Items from a dataset
[Begin]

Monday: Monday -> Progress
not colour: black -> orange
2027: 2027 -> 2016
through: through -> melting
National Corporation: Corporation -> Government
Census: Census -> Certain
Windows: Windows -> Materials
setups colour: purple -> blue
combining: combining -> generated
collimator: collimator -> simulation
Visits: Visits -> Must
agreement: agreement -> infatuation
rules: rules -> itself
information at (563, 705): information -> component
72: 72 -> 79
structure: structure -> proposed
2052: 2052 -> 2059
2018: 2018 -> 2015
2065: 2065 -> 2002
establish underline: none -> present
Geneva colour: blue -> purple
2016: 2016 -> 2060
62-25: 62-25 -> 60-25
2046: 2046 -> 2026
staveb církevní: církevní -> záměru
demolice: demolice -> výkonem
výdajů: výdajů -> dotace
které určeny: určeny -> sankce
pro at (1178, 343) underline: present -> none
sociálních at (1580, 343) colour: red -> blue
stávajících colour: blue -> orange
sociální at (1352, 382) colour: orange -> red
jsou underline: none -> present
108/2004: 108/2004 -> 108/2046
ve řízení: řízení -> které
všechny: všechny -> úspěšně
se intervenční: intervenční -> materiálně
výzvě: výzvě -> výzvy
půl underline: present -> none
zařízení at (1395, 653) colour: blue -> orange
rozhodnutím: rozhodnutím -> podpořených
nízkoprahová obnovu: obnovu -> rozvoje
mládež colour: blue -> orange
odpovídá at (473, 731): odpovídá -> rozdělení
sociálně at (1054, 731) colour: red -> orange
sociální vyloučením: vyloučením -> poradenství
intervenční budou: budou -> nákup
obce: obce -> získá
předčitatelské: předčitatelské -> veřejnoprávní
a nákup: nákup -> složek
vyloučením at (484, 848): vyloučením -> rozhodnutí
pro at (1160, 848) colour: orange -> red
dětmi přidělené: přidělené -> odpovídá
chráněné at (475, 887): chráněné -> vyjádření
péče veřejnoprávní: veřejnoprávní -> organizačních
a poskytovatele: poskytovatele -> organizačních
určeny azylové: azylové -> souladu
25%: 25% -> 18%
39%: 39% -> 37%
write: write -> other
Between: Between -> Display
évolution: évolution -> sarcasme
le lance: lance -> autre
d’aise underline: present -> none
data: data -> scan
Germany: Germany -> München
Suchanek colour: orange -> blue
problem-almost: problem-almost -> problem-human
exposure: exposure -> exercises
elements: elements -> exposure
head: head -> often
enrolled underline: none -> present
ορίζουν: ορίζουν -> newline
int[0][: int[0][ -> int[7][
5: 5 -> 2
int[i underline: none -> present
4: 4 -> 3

[End]

Give every line of the records as a Markdown table with two columns, "Row" for the row number and "Line" for the line itself, and leave out blank lines.

| Row | Line |
|---|---|
| 1 | Monday: Monday -> Progress |
| 2 | not colour: black -> orange |
| 3 | 2027: 2027 -> 2016 |
| 4 | through: through -> melting |
| 5 | National Corporation: Corporation -> Government |
| 6 | Census: Census -> Certain |
| 7 | Windows: Windows -> Materials |
| 8 | setups colour: purple -> blue |
| 9 | combining: combining -> generated |
| 10 | collimator: collimator -> simulation |
| 11 | Visits: Visits -> Must |
| 12 | agreement: agreement -> infatuation |
| 13 | rules: rules -> itself |
| 14 | information at (563, 705): information -> component |
| 15 | 72: 72 -> 79 |
| 16 | structure: structure -> proposed |
| 17 | 2052: 2052 -> 2059 |
| 18 | 2018: 2018 -> 2015 |
| 19 | 2065: 2065 -> 2002 |
| 20 | establish underline: none -> present |
| 21 | Geneva colour: blue -> purple |
| 22 | 2016: 2016 -> 2060 |
| 23 | 62-25: 62-25 -> 60-25 |
| 24 | 2046: 2046 -> 2026 |
| 25 | staveb církevní: církevní -> záměru |
| 26 | demolice: demolice -> výkonem |
| 27 | výdajů: výdajů -> dotace |
| 28 | které určeny: určeny -> sankce |
| 29 | pro at (1178, 343) underline: present -> none |
| 30 | sociálních at (1580, 343) colour: red -> blue |
| 31 | stávajících colour: blue -> orange |
| 32 | sociální at (1352, 382) colour: orange -> red |
| 33 | jsou underline: none -> present |
| 34 | 108/2004: 108/2004 -> 108/2046 |
| 35 | ve řízení: řízení -> které |
| 36 | všechny: všechny -> úspěšně |
| 37 | se intervenční: intervenční -> materiálně |
| 38 | výzvě: výzvě -> výzvy |
| 39 | půl underline: present -> none |
| 40 | zařízení at (1395, 653) colour: blue -> orange |
| 41 | rozhodnutím: rozhodnutím -> podpořených |
| 42 | nízkoprahová obnovu: obnovu -> rozvoje |
| 43 | mládež colour: blue -> orange |
| 44 | odpovídá at (473, 731): odpovídá -> rozdělení |
| 45 | sociálně at (1054, 731) colour: red -> orange |
| 46 | sociální vyloučením: vyloučením -> poradenství |
| 47 | intervenční budou: budou -> nákup |
| 48 | obce: obce -> získá |
| 49 | předčitatelské: předčitatelské -> veřejnoprávní |
| 50 | a nákup: nákup -> složek |
| 51 | vyloučením at (484, 848): vyloučením -> rozhodnutí |
| 52 | pro at (1160, 848) colour: orange -> red |
| 53 | dětmi přidělené: přidělené -> odpovídá |
| 54 | chráněné at (475, 887): chráněné -> vyjádření |
| 55 | péče veřejnoprávní: veřejnoprávní -> organizačních |
| 56 | a poskytovatele: poskytovatele -> organizačních |
| 57 | určeny azylové: azylové -> souladu |
| 58 | 25%: 25% -> 18% |
| 59 | 39%: 39% -> 37% |
| 60 | write: write -> other |
| 61 | Between: Between -> Display |
| 62 | évolution: évolution -> sarcasme |
| 63 | le lance: lance -> autre |
| 64 | d’aise underline: present -> none |
| 65 | data: data -> scan |
| 66 | Germany: Germany -> München |
| 67 | Suchanek colour: orange -> blue |
| 68 | problem-almost: problem-almost -> problem-human |
| 69 | exposure: exposure -> exercises |
| 70 | elements: elements -> exposure |
| 71 | head: head -> often |
| 72 | enrolled underline: none -> present |
| 73 | ορίζουν: ορίζουν -> newline |
| 74 | int[0][: int[0][ -> int[7][ |
| 75 | 5: 5 -> 2 |
| 76 | int[i underline: none -> present |
| 77 | 4: 4 -> 3 |